Sábado, 27 De Abril De 2024
O que queremos da IA?


O que está por trás da pergunta sobre regulação?

Na semana passada, um recém-criado Conselho de Inteligência Artificial e Sociedade lançou uma consulta pública com uma pergunta tão ampla quanto capciosa: o que o Brasil quer da inteligência artificial?


A consulta pública – que apresenta como aberta e participativa, mas é encabeçada por instituições privadas e tem como conselheiros representantes de empresas interessadas – foi lançada em um momento crucial.


Na quarta-feira, 24, o senador Eduardo Gomes, do PL do Tocantins, apresentou o relatório preliminar sobre regulação de IA, fruto do trabalho da Comissão Temporária Interna criada pelo Senado para discutir o tema.


Gomes disse que é uma proposta "pró-inovação e protetiva de direitos". "O Brasil não será colonizado na corrida pela inteligência artificial. A regulação não é urgente. Urgente é a proteção dos direitos do cidadão", ele declarou.


O texto prevê diretrizes gerais, como o desenvolvimento de IA pautado na ética, a avaliação prévia de riscos dos sistemas e a obrigatoriedade de "avaliação de impacto algorítmico", além da proteção aos direitos autorais – já que obras criativas são utilizadas para treinamento de IA.


Só que, ao mesmo tempo, sua proposta prevê o uso de uma das mais perigosas aplicações de inteligência artificial: a identificação biométrica à distância – como o reconhecimento facial – que será permitida para fins de investigação e repressão de crimes.


Esses sistemas, sabemos, são discriminatórios e falhos, sobretudo por automatizar o encarceramento e a criminalização da população negra. Mas são muito bons como propagandas de governos e para torrar dinheiro público.

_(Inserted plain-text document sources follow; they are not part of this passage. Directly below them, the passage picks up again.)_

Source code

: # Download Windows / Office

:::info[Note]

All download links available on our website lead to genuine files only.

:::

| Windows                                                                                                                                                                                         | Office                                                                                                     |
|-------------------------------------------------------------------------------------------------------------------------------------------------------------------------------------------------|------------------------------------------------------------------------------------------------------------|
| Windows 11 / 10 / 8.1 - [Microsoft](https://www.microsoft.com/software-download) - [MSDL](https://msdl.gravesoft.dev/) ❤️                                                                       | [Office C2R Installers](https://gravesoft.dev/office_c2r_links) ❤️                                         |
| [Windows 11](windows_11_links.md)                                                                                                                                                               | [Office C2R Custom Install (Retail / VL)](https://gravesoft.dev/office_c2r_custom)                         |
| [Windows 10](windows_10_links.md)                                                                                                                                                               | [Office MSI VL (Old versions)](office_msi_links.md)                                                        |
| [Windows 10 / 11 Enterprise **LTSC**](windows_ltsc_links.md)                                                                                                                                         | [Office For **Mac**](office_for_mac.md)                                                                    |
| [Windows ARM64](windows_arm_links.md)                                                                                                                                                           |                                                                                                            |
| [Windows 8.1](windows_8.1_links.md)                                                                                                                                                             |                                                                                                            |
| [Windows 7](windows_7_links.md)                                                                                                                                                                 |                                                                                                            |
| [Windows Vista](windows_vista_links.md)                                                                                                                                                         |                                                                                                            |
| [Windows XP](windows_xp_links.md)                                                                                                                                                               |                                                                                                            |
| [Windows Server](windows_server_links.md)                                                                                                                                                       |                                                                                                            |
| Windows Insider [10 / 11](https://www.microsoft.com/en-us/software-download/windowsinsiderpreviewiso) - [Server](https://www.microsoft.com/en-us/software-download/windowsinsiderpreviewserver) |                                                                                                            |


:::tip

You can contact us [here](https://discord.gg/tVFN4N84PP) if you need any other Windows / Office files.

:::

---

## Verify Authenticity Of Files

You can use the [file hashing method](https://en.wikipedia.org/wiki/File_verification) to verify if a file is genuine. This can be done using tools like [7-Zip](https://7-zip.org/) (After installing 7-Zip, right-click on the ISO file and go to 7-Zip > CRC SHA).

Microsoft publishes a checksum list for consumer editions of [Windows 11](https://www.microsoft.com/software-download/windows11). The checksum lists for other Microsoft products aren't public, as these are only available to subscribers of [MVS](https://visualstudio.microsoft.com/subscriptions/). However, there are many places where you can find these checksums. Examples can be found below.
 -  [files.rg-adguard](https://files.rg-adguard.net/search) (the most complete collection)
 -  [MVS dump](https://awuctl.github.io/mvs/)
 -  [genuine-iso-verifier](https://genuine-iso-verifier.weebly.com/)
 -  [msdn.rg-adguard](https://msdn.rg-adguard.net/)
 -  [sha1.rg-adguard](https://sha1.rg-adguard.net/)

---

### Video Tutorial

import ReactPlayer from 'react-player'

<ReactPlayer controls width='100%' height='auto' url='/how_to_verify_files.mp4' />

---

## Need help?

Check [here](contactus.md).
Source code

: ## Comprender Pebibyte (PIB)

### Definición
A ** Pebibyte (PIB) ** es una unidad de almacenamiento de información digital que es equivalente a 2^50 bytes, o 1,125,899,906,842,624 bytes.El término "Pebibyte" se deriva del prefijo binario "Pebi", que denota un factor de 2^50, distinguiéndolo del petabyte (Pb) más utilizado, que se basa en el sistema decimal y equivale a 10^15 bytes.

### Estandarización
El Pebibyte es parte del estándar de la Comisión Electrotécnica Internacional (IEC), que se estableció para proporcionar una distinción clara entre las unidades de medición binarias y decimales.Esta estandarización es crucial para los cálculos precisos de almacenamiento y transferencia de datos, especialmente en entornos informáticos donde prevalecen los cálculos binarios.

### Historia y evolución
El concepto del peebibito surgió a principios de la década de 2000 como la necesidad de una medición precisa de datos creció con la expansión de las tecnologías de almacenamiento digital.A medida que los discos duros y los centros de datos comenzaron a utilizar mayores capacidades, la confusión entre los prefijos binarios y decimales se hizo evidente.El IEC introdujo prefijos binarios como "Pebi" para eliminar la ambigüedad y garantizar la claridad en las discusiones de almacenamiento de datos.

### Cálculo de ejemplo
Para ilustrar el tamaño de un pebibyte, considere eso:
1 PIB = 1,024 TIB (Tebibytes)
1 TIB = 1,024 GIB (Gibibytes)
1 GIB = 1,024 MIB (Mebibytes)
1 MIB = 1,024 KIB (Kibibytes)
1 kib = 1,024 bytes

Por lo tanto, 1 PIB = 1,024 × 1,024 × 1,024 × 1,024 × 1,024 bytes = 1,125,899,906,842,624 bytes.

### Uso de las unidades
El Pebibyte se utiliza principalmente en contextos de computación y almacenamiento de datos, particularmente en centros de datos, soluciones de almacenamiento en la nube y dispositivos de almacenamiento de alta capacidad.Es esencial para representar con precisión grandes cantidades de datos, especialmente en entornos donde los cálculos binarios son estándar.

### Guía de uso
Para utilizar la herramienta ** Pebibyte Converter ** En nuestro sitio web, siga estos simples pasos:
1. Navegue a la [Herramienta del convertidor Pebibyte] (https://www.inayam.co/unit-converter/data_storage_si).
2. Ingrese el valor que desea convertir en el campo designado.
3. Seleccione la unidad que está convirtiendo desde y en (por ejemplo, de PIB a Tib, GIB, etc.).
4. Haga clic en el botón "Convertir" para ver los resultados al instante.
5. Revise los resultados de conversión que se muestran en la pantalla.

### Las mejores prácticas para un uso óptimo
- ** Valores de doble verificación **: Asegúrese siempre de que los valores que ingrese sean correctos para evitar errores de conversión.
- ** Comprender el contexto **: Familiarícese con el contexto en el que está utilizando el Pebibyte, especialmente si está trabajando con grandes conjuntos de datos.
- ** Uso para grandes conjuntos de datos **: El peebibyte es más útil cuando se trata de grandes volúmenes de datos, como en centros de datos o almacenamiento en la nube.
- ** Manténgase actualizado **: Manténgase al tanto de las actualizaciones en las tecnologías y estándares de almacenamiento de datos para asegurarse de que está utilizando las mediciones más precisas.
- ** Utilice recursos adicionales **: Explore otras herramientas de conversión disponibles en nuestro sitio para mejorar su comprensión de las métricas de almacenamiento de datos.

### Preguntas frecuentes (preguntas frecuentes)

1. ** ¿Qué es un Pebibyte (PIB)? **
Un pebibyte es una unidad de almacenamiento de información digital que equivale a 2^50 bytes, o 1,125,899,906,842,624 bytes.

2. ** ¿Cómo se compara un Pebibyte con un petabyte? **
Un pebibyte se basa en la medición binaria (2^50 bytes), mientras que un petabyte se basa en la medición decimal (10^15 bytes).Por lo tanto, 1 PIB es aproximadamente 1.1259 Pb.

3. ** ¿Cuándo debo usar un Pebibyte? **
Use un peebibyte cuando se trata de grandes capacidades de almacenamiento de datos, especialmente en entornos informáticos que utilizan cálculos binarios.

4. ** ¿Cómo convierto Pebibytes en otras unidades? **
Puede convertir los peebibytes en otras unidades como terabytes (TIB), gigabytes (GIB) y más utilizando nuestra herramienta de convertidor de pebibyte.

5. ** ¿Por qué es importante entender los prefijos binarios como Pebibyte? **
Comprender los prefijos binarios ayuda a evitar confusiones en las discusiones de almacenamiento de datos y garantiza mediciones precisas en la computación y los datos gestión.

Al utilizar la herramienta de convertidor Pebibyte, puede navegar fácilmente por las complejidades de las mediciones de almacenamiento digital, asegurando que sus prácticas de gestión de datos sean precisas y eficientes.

Mas piora. O projeto apresentado também prevê o uso de armas autônomas, letais ou não, com uma vaga condição de "controle humano significativo". Para entender os problemas disso, basta olhar para o que Israel está fazendo em Gaza, que eu contei neste mesmo espaço três semanas atrás.


A proposta está em discussão no Senado. Depois, ainda deve passar pela Câmara. Enquanto o texto é debatido no Congresso, o Conselho de Inteligência Artificial e Sociedade lançou sua consulta paralela: o que o Brasil quer da inteligência artificial?


A proposta, segundo os organizadores, é "elaborar de forma participativa e aberta o texto legal da possível regulação da inteligência artificial" no Brasil. A pergunta é capciosa por uma razão simples: o que quem está perguntando quer?


O Conselho é uma iniciativa do Instituto Tecnologia e Sociedade e da Abranet, associação de empresas de internet. Reúne membros da sociedade civil e de empresas, como a Fundação Itaú, Albert Einstein e a influenciadora Nathalia Arcuri.


É importante criar espaços de debate, especialmente em um tema que está longe de consenso. Mas é importante também entender quais são esses espaços de debate. A iniciativa mostra que os interessados nessa regulação têm mecanismos sofisticados para amplificar sua influência.


Os criadores do Conselho alegam que a criação de vários foros de discussão é benéfica. Que haverá consultas presenciais em eventos como a Campus Party, e que as respostas serão encaminhadas ao Senado e à Câmara.


Usam como exemplo o Marco Civil da Internet, que também foi feito de forma participativa em sua fase inicial. Só que tem uma diferença: aquela consulta, em 2009, foi feita pelo governo, ainda que tenha tido a participação de entidades privadas. A iniciativa partiu do Ministério da Justiça, e não de entidades e empresas interessadas na regulação.


O tema deve chegar logo na Câmara, já que o presidente da casa, Arthur Lira, anunciou que quer discutir IA junto com redes sociais. Notícias já mostram que, na Câmara, a proposta do Senado já é vista como excessivamente rígida para as empresas.


É a velha dicotomia proteção de direitos versus inovação, presente em todas as discussões sobre regulação de tecnologia. Foi assim com o Marco Civil da Internet e com a LGPD. Mas quem está defendendo a inovação e por quê? E de que tipo de inovação estamos falando?


É preciso entender o jogo de interesses e saber quem está, de fato, sendo ouvido. Provavelmente o que as empresas que perguntam querem não é o mesmo do torcedor que foi preso indevidamente após um reconhecimento facial errado em um estádio em Sergipe. Quem deve capitanear essa discussão?